Hidden Threads: People-pleasing is built within all of us. Inherently we were designed to be loved and accepted. All of us live among broken love. Without constant re-direction and soul-strengthening, we turn to others to get the love and acceptance that only God can provide. We learn quick lessons, if we let people down, don’t meet their expectations, can’t fulfill their desires…out of their brokenness, we often receive less love and acceptance. That hurts. So, we work to please them. Meet their expectations, fulfill their desires and hopefully regain a sense of acceptance from them.

The perceptibly “strong” among us tend to do this less overtly. In fact, we just reposition whom we are trying to please. It’s usually not the everyday relationships or people who get under our skin, we try to please others whom we view as strong or successful, even if from a distance.

Damage Done: All of this people pleasing does damage. You end up living in a constant mood swing state of mind. Allowing people-pleasing to reign, means your experience of life depends on how others experience you and how you feel depends upon how others feel about you. This is not the “life to the full or the freedom that sets you free” that Jesus came to provide. This is slavery to the opinions of others. This is giving over the very thing God has given to you, your identity, to the whims of another. Do this for too long and you end up losing your very identity, unable to know who you are, what defines you and how God sees you. Your heart becomes a pinball pounded back and forth by your interactions with others.

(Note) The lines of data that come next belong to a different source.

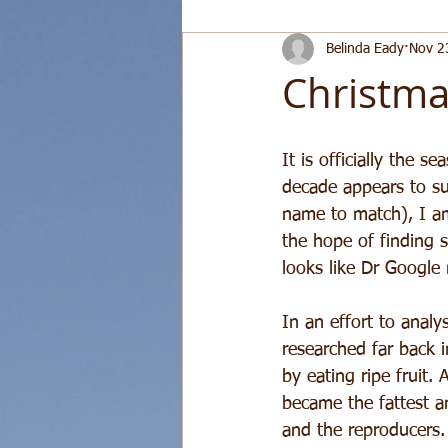
Belinda Eady
Nov 2
Christma
It is officially the s
decade appears to su
name to match), I am
the hope of finding s
looks like Dr Google
In an effort to anal
researched far back i
by eating ripe fruit. 
became the fattest an
and the reproducers.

How to Change: Change needs to happen on two levels, first within your habits, then over time within your heart. You’d think change your heart first then your habits will follow. But I’ve often noticed, taking simple small steps of habit change can become the leverage you need to open the door for your heart to change.

Here are two new starter habit suggestions:

Stall for Space– People-pleasers often feel the need to say “yes” no matter what and then regret the commitment or resent the person who asked (while keeping a smile on their face of course). Instead of saying “yes” then secretly hating the situation, or driving yourself into burnout needing the other person’s approval, say “let me get back to you on that.” Stall. Create time and space for you to reflect on what you want to do and truly need to do in response rather than just defaulting to people pleasing. Note: this is different than swinging the pendulum to always saying “no” or just not responding at all. You can still be respectful, tell people when you’ll get back to them, give yourself some time to make the decision you want, not what you think they want on the spot.

Experiment with the small things– Instead of tackling that major relationship issue head on. Try communicating through smaller items, maybe don’t give in so quickly on scheduling conflicts or on cost sharing or on setting aside personal time that you need. Over time you’ll develop mental muscle to begin addressing larger relationship concerns. Small steps gradually over time can lead to big change.

For your heart: Please realize the people-pleasing problem is about you, not about the people who may take advantage of you or who sway your heart back and forth in the winds of their opinion. (Did you notice I said that sentence not trying to just please you :). The hard truth is that you get what you create or what you allow (Henry Cloud). It’s possible others are pushing you, but you have the chance to be the person you want to be. The only person you can control is yourself so make a decision to takes step of growth and change.

Moreso, you have the opportunity to be reminded every day that your Father in Heaven is pleased with you. You do not need to earn it from other people. Your heart can be centered, your life can be secure whether others affirm that around you or not. This is ultimately the heart change that must be made for you to find freedom and life to the full.